** INFORMATION SUPPLIED follows **

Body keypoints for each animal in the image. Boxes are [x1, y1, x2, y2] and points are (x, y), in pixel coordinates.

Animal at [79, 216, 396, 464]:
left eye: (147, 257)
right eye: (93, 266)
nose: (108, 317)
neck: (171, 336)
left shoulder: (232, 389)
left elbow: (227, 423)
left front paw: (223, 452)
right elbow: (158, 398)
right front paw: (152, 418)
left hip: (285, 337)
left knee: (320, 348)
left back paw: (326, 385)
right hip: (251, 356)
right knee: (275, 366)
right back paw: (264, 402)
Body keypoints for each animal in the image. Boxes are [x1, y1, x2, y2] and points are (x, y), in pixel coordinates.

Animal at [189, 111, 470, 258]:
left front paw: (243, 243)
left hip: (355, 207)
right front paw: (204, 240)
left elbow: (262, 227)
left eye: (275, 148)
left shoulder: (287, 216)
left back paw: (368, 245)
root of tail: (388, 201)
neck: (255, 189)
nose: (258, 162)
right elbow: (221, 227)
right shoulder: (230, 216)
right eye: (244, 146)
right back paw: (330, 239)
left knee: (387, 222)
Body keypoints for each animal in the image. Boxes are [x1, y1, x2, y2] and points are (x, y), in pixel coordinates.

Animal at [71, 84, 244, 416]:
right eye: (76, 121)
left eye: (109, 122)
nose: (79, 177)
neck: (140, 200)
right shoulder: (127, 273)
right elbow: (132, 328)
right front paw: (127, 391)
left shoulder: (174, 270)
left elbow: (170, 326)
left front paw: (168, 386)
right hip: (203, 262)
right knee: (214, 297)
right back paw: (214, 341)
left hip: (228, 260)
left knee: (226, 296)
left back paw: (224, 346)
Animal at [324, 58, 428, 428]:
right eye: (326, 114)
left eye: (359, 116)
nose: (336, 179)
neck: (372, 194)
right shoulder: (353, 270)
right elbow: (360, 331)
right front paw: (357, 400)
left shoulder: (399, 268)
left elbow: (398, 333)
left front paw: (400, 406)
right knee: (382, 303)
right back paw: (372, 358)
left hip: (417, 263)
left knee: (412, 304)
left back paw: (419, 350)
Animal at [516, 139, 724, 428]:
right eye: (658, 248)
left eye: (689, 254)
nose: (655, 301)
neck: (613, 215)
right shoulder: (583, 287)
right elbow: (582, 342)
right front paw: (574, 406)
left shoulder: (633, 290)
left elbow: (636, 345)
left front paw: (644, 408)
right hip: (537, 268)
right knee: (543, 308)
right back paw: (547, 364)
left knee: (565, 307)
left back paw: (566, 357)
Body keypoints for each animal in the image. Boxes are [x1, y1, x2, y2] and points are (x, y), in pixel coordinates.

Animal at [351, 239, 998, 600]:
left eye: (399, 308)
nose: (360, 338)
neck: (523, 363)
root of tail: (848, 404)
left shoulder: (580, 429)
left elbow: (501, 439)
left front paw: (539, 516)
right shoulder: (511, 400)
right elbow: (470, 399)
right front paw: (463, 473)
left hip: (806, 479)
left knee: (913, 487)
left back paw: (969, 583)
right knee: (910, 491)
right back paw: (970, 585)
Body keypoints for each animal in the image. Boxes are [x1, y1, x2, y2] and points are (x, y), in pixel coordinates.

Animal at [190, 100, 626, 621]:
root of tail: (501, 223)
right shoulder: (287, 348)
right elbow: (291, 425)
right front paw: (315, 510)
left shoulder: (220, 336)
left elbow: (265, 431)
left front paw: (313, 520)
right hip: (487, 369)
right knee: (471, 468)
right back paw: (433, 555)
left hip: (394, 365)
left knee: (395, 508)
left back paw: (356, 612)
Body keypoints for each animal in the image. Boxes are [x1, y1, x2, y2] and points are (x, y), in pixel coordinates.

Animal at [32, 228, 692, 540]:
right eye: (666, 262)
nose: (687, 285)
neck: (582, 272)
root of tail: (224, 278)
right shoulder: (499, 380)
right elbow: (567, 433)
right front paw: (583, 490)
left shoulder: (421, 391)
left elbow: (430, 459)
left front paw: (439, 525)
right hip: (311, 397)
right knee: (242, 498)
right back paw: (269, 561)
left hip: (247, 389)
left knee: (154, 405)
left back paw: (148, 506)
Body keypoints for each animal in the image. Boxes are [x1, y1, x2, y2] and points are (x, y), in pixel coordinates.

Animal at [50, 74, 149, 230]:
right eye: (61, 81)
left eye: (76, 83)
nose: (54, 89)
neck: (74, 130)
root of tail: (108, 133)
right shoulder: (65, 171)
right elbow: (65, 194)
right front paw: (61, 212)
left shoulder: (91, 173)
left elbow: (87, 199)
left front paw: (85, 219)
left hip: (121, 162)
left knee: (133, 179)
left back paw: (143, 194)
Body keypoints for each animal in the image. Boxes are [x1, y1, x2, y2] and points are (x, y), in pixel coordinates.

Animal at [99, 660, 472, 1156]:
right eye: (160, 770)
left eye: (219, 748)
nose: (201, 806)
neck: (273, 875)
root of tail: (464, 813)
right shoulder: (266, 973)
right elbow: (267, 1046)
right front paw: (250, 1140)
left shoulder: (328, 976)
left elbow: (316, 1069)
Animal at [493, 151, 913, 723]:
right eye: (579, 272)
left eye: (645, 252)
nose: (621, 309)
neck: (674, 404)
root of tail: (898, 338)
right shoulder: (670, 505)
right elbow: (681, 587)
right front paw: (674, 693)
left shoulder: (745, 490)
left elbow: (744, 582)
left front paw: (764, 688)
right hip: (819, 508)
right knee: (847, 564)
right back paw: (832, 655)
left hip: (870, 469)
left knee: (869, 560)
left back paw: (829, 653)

** End of INFORMATION SUPPLIED **

_WHAT YOU SHOULD DO_.
All lines of the data above must be returned exactly.

_SOLUTION FOR THIS EXERCISE_.
Body keypoints for each animal in the image. Boxes are [x1, y1, x2, y2] and points are (x, y), in pixel coordinates.

Animal at [79, 216, 396, 464]:
left eye: (147, 257)
right eye: (93, 266)
nose: (108, 317)
neck: (171, 336)
left shoulder: (232, 389)
left elbow: (227, 423)
left front paw: (223, 452)
right elbow: (158, 398)
right front paw: (152, 418)
left hip: (285, 337)
left knee: (320, 348)
left back paw: (326, 385)
right hip: (251, 356)
right knee: (275, 366)
right back paw: (264, 402)
Body keypoints for each animal in the image. Boxes are [x1, y1, x2, y2] and points are (x, y), in pixel coordinates.

Animal at [189, 111, 470, 258]:
left front paw: (243, 243)
left hip: (355, 207)
right front paw: (204, 240)
left elbow: (262, 227)
left eye: (275, 148)
left shoulder: (287, 216)
left back paw: (368, 245)
root of tail: (388, 201)
neck: (255, 189)
nose: (258, 162)
right elbow: (221, 227)
right shoulder: (230, 216)
right eye: (244, 146)
right back paw: (330, 239)
left knee: (387, 222)
Body keypoints for each animal in the image. Boxes are [x1, y1, x2, y2] and points are (x, y), in pixel coordinates.

Animal at [71, 84, 244, 416]:
right eye: (76, 121)
left eye: (109, 122)
nose: (79, 177)
neck: (140, 200)
right shoulder: (127, 273)
right elbow: (132, 328)
right front paw: (127, 391)
left shoulder: (174, 270)
left elbow: (170, 326)
left front paw: (168, 386)
right hip: (203, 262)
right knee: (214, 297)
right back paw: (214, 341)
left hip: (228, 260)
left knee: (226, 296)
left back paw: (224, 346)
Animal at [324, 58, 428, 428]:
right eye: (326, 114)
left eye: (359, 116)
nose: (336, 179)
neck: (372, 194)
right shoulder: (353, 270)
right elbow: (360, 331)
right front paw: (357, 400)
left shoulder: (399, 268)
left elbow: (398, 333)
left front paw: (400, 406)
right knee: (382, 303)
right back paw: (372, 358)
left hip: (417, 263)
left knee: (412, 304)
left back paw: (419, 350)
Animal at [516, 139, 724, 428]:
right eye: (658, 248)
left eye: (689, 254)
nose: (655, 301)
neck: (613, 215)
right shoulder: (583, 287)
right elbow: (582, 342)
right front paw: (574, 406)
left shoulder: (633, 290)
left elbow: (636, 345)
left front paw: (644, 408)
right hip: (537, 268)
right knee: (543, 308)
right back paw: (547, 364)
left knee: (565, 307)
left back paw: (566, 357)
Body keypoints for each animal in the image. Boxes are [x1, y1, x2, y2] and points are (x, y), in pixel coordinates.

Animal at [351, 239, 998, 600]:
left eye: (399, 308)
nose: (360, 338)
neck: (523, 363)
root of tail: (848, 404)
left shoulder: (580, 429)
left elbow: (501, 439)
left front paw: (539, 516)
right shoulder: (511, 400)
right elbow: (470, 399)
right front paw: (463, 473)
left hip: (806, 479)
left knee: (913, 487)
left back paw: (969, 583)
right knee: (910, 491)
right back paw: (970, 585)
Body keypoints for each animal in the image. Boxes are [x1, y1, x2, y2] and points are (x, y), in pixel coordinates.

Animal at [190, 100, 626, 621]:
root of tail: (501, 223)
right shoulder: (287, 348)
right elbow: (291, 425)
right front paw: (315, 510)
left shoulder: (220, 336)
left elbow: (265, 431)
left front paw: (313, 520)
right hip: (487, 369)
right knee: (471, 468)
right back paw: (433, 555)
left hip: (394, 365)
left knee: (395, 508)
left back paw: (356, 612)
Body keypoints for each animal in the image. Boxes are [x1, y1, x2, y2] and points are (x, y), in pixel coordinates.

Animal at [32, 228, 692, 540]:
right eye: (666, 262)
nose: (687, 285)
neck: (582, 272)
root of tail: (224, 278)
right shoulder: (499, 380)
right elbow: (567, 433)
right front paw: (583, 490)
left shoulder: (421, 391)
left elbow: (430, 459)
left front paw: (439, 525)
right hip: (311, 397)
right knee: (242, 498)
right back paw: (269, 561)
left hip: (247, 389)
left knee: (154, 405)
left back paw: (148, 506)
Body keypoints for each animal in the image. Boxes are [x1, y1, x2, y2] and points are (x, y), in pixel coordinates.

Animal at [50, 74, 149, 230]:
right eye: (61, 81)
left eye: (76, 83)
nose: (54, 89)
neck: (74, 130)
root of tail: (108, 133)
right shoulder: (65, 171)
right elbow: (65, 194)
right front paw: (61, 212)
left shoulder: (91, 173)
left elbow: (87, 199)
left front paw: (85, 219)
left hip: (121, 162)
left knee: (133, 179)
left back paw: (143, 194)
Body keypoints for each animal in the image. Boxes are [x1, y1, x2, y2] and points are (x, y), in pixel coordinates.

Animal at [99, 660, 472, 1156]:
right eye: (160, 770)
left eye: (219, 748)
nose: (201, 806)
neck: (273, 875)
root of tail: (464, 813)
right shoulder: (266, 973)
right elbow: (267, 1046)
right front paw: (250, 1140)
left shoulder: (328, 976)
left elbow: (316, 1069)
Animal at [493, 151, 913, 723]:
right eye: (579, 272)
left eye: (645, 252)
nose: (621, 309)
neck: (674, 404)
root of tail: (898, 338)
right shoulder: (670, 505)
right elbow: (681, 587)
right front paw: (674, 693)
left shoulder: (745, 490)
left elbow: (744, 582)
left front paw: (764, 688)
right hip: (819, 508)
right knee: (847, 564)
right back paw: (832, 655)
left hip: (870, 469)
left knee: (869, 560)
left back paw: (829, 653)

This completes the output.